İsrail Polisi İstanbul’da Müslümanlara Saldırdı
İşgalci terör çetesi İsrail’in Gazze’ye karadan saldırmaya başladığı saatlerde, müslümanlar da teröristlerin İstanbul’daki inini kuşatarak Gazze’deki saldırıya cevap vermekle meşguldüler.
Fakat o da ne?
Polis kılıklı birileri Müslümanlara saldırıp, kuşatmayı dağıtmaya çalışıyor.
Kim bunlar?
İsrail polisi demek İstanbul’a kadar gelmiş.
Müslümanlar teröristlerin inine girmeye çalışırken, “inlerine gireceğiz!” diye haykıran adamın verdiği emirle, polis katilleri ve inlerini korumaya çalışıyor, müslümanlara saldırıyor, gaz bombası atıyor ki, katiller ve inleri zarar görmesin.
***
– Terör çetesi katliamlarına devam ediyor!
– Kınıyoruz!
– Bak yine bombaladılar masumları, onlarca sivil, çoluk-çocuk yine şehid oldu.
– Kınıyoruz!
– Bir şey yapmak gerek ama!
– Kınıyoruz!
– Kınamayıp da gerçekten bir ey yapsan; şurada gözümün önünde senin namusuna tecavüz etmeye kalksa, ben de tecavüzcüye “kınıyorum seni!” desem, bir şey yapmış olur muyum?
– Amerika kınamıyor, Avrupa kınamıyor, İslam dünyansın diğer işbirlikçileri kınamıyor ama biz kınıyoruz.

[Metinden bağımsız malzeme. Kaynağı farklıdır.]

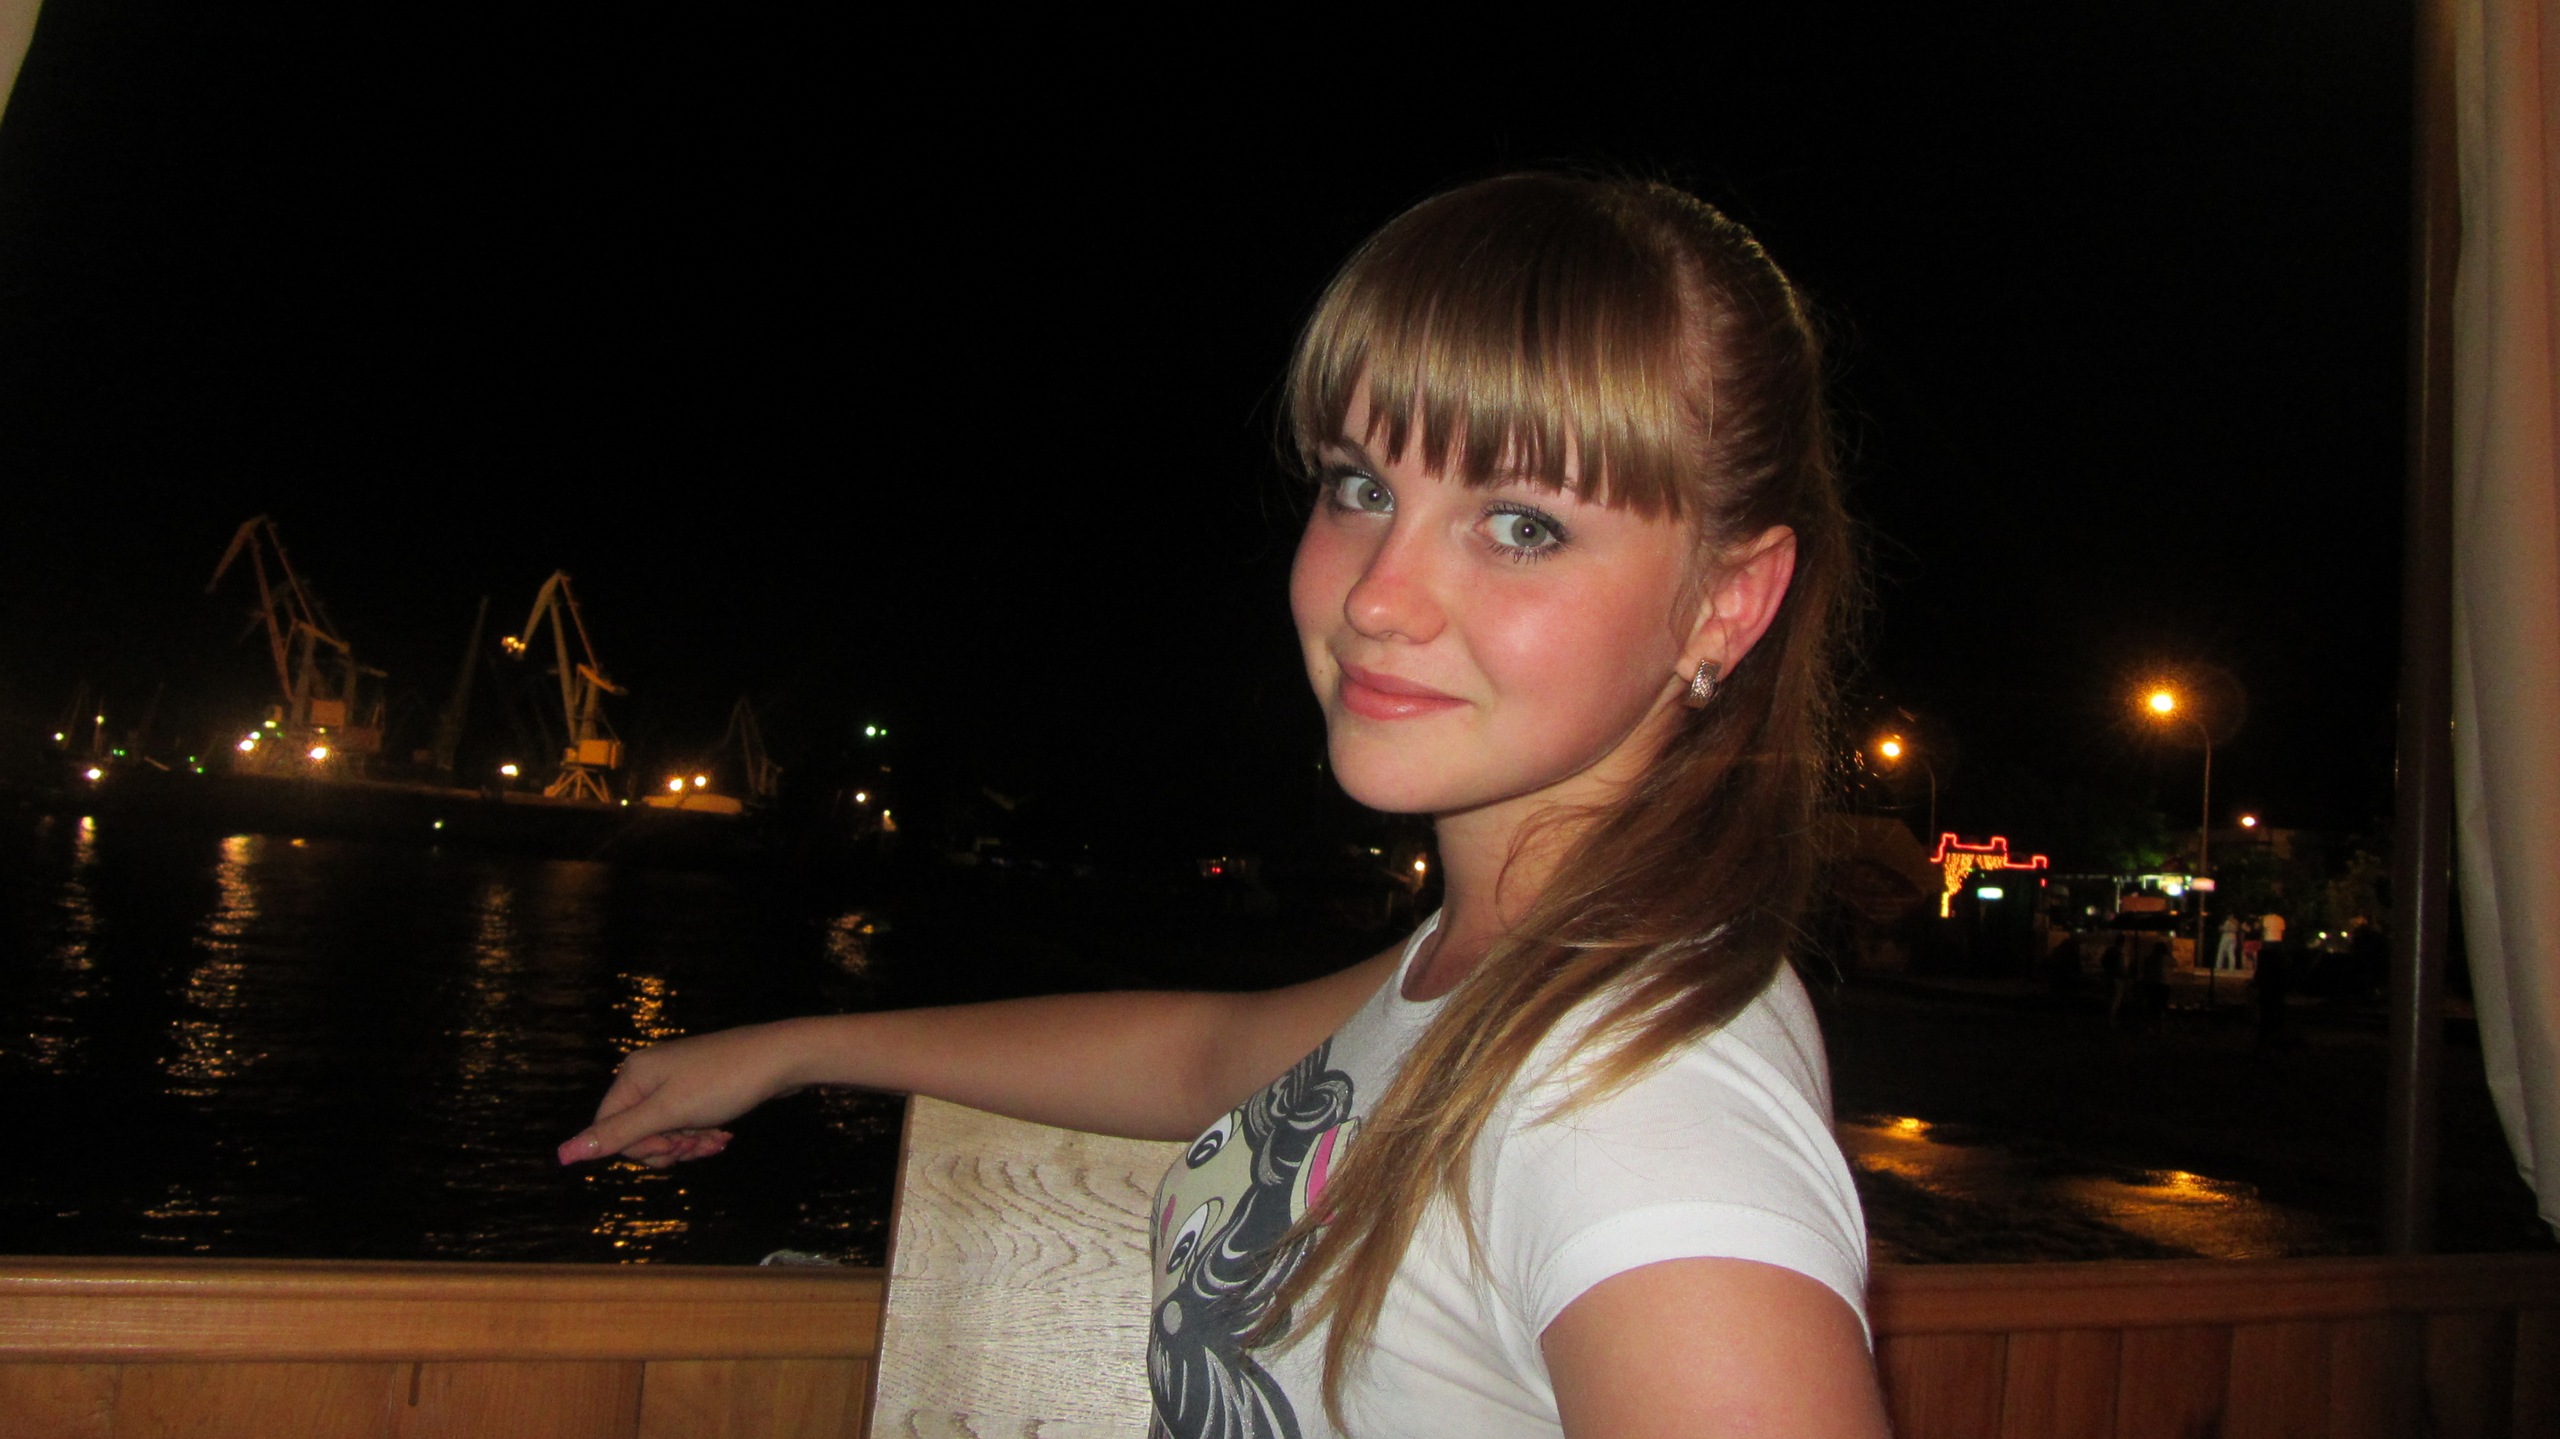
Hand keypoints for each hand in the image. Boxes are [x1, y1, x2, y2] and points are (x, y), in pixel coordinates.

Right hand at [556, 1021, 804, 1167]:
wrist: (781, 1059)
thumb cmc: (723, 1082)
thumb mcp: (668, 1113)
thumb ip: (617, 1135)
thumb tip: (562, 1154)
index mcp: (633, 1075)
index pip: (609, 1128)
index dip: (638, 1149)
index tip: (672, 1148)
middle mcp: (648, 1073)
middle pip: (637, 1131)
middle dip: (667, 1147)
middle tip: (697, 1144)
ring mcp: (675, 1078)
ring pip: (664, 1130)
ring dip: (688, 1144)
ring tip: (716, 1140)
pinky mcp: (698, 1086)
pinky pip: (686, 1121)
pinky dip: (701, 1134)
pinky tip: (722, 1137)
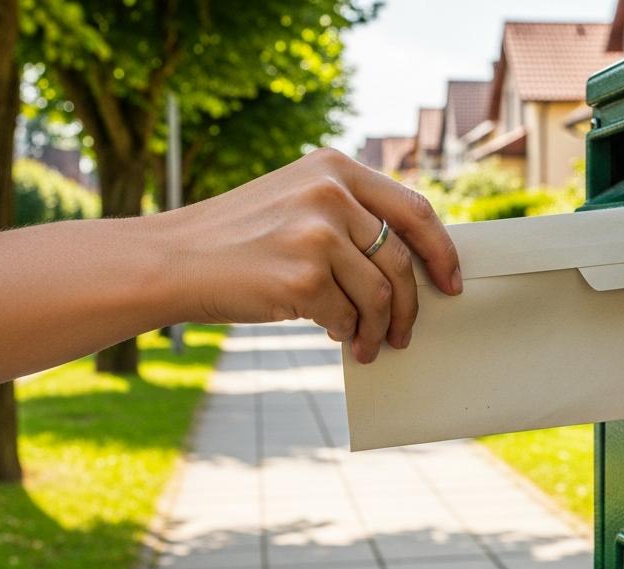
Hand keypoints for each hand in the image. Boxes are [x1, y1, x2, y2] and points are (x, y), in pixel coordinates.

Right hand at [160, 147, 462, 363]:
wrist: (172, 261)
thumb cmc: (236, 240)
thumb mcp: (294, 201)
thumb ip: (346, 214)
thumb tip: (405, 262)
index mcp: (334, 168)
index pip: (414, 210)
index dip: (441, 251)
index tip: (450, 281)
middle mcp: (330, 193)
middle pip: (402, 260)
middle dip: (411, 305)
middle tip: (404, 332)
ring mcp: (317, 234)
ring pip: (379, 295)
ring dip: (378, 329)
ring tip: (367, 346)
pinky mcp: (303, 277)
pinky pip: (347, 317)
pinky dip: (345, 333)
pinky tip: (333, 336)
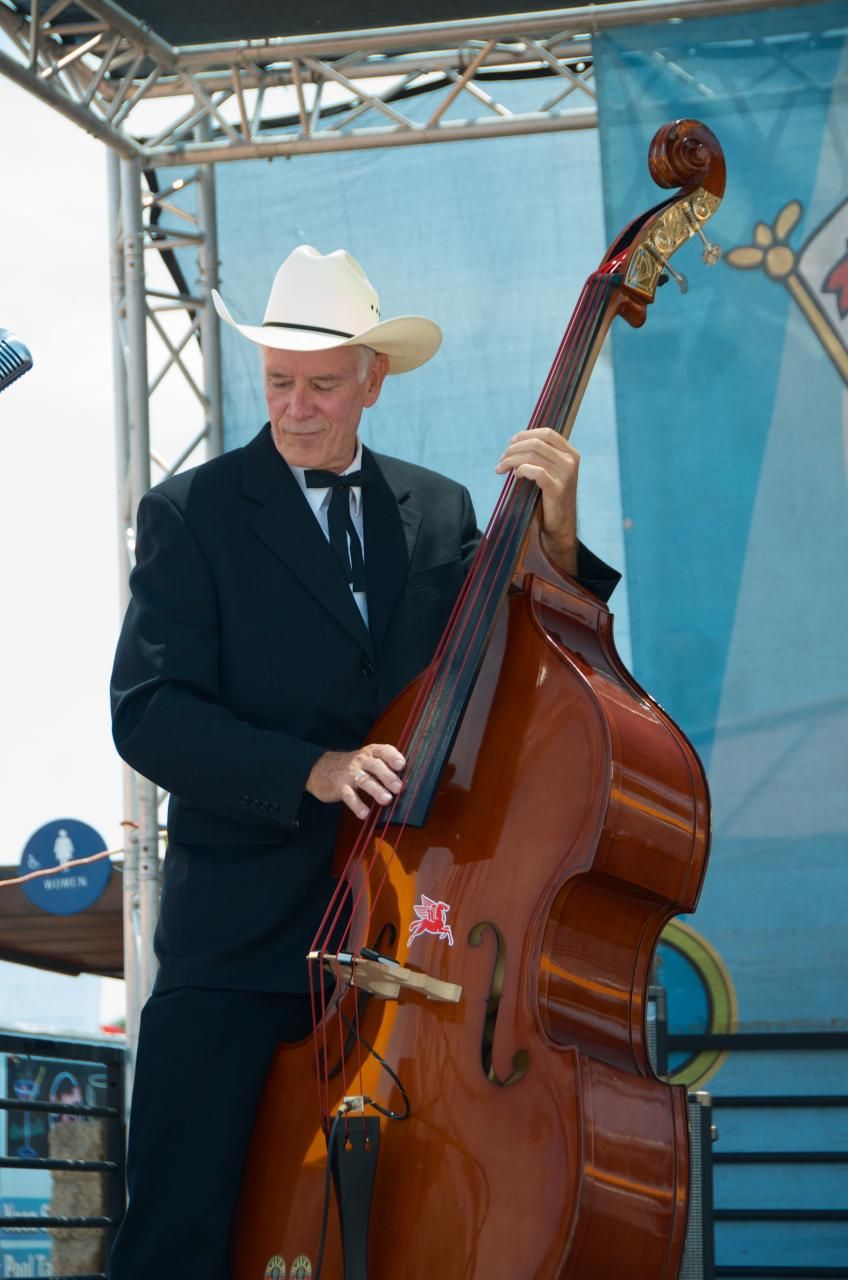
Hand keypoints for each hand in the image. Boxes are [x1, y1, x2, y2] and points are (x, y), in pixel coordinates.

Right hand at [306, 743, 404, 819]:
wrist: (319, 768)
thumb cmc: (352, 766)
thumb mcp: (367, 760)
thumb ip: (384, 767)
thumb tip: (406, 781)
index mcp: (370, 753)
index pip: (383, 751)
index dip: (393, 757)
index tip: (402, 765)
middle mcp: (361, 761)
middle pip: (375, 766)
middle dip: (388, 776)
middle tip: (398, 787)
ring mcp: (350, 774)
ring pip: (364, 780)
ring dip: (376, 790)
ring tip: (386, 800)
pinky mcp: (339, 787)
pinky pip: (349, 796)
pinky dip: (357, 804)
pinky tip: (364, 813)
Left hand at [495, 428, 578, 574]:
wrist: (560, 525)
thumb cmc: (550, 497)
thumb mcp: (550, 471)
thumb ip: (540, 456)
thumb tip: (515, 443)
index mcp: (570, 453)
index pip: (547, 433)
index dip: (526, 434)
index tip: (510, 442)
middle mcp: (570, 461)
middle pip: (536, 443)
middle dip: (513, 449)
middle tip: (501, 460)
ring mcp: (566, 475)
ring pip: (532, 456)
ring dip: (512, 460)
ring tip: (501, 468)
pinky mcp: (558, 489)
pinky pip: (536, 472)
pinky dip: (522, 470)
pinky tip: (515, 476)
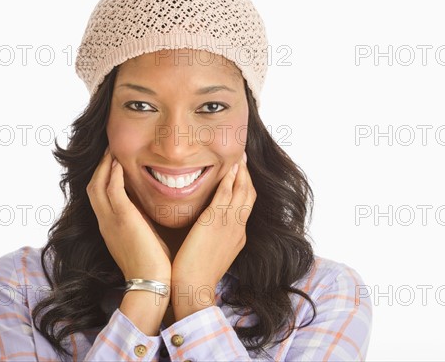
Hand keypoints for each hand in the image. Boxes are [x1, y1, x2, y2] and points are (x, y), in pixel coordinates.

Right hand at [86, 147, 170, 282]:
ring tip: (114, 150)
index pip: (100, 196)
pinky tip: (121, 163)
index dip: (104, 177)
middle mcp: (105, 222)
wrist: (152, 284)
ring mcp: (111, 220)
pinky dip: (114, 174)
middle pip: (93, 186)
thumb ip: (144, 222)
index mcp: (110, 227)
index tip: (114, 162)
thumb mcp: (144, 239)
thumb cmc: (154, 265)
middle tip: (110, 150)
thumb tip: (155, 209)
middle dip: (100, 166)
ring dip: (105, 165)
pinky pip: (112, 190)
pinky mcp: (122, 219)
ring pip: (98, 184)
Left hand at [171, 152, 255, 317]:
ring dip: (242, 172)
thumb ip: (213, 241)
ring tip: (240, 157)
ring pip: (242, 191)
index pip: (245, 207)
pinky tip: (229, 167)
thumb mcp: (212, 256)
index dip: (245, 190)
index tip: (242, 177)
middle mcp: (238, 228)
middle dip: (248, 176)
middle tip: (245, 159)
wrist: (194, 288)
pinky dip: (230, 178)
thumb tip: (206, 232)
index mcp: (237, 237)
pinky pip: (227, 193)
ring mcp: (230, 224)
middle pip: (250, 195)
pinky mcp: (216, 221)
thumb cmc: (196, 276)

– Bu şartlarda kınamak, katili cesaretlendirmekten başka bir şey değil. Kınamak, laftan anlayana… Kınamak, lanetlemek. Hele şu lanetlemek, “sürmek” demek, uzaklaştırmak demek… Lanetlediğini kendinden uzaklaştırma mânâsına karşıya sürersin, düşmanlaştırırsın yani. Düşmanla da ticaretini her sene bir öncekine göre daha da artırmazsın. O saydığını sözde liderler de hiç değilse sahibi olmadıkları mananın malikli gözükmeye yeltenmeyen apaçık işbirlikçiler, sizse, “kınıyoruz” demekle güya iş yapıyor gözüküp, yine milletin gazını almaya çalışmaktasınız. Cinayet, caninin elini kırmakla, kolunu bağlamakla engellenir. Ötesi, yani elinde imkân varken bunu kullanmak yerine kınamak, lanetlemek iş yapmak değil, iş yapmamak için şaklabanlık yapmaktan ibaret bir soysuzluk.
AKP Genel Başkan Yardımcısı Numan Kurtulmuş, A Haber kanalında, “Perşembenin gelişi çarşambadan belliydi!” diyor. Madem bu katliamın yanacağını biliyordunuz, cinayetleri engellemek için niye tedbir almadınız? “Bütün dünyanın sesin yükseltmesi lazım”mış… Coğrafyamız karışıklık içindeymiş, Irak üçe bölünmüşmüş… Sanki Irak’ı ben böldüm; Irak’ın parçalanmasına yol açan Haçlı saldırısında tezkere çıkartmak isteyen, “tezkereye hayır demek, bana hayır demektir!” diyerek Haçlılarla birlikte Müslüman Irak’a saldırmak için ne kadar iştahlı olduğunu gösteren senin Genel Başkanın Erdoğan değil miydi? Ha, sen de o partiye girmeden önce onu eleştiriyordun, partisine girince savunmaya başladın.
Siyasiler yine ekrana çıkıp nutuk atıyor, yine milletin gazını almaya çalışıyor. IHH Bakanı Bülent Yıldırım da siyasete olması gerekenden fazla angaje olmanın baskısı altında, Yahudi çıfıtın inini kuşatan Müslümanlara, Mavi Marmara şehidlerinin orada bulunan ailelerine, katillere ve inlerine zarar verilmemesini telkin edebiliyor.
Süreç herkesin gerçek yüzünü ortaya koymakta, sel gibi akan şehitlerin kanı ile maskeler silinmekte. Hiçbir maske bu kan seylabı karısında dayanamaz.
Müslümanlar haykırıyor: Dişe diş, kana kan intikam intikam! İsrail polisi de müslümanlara saldırıyor.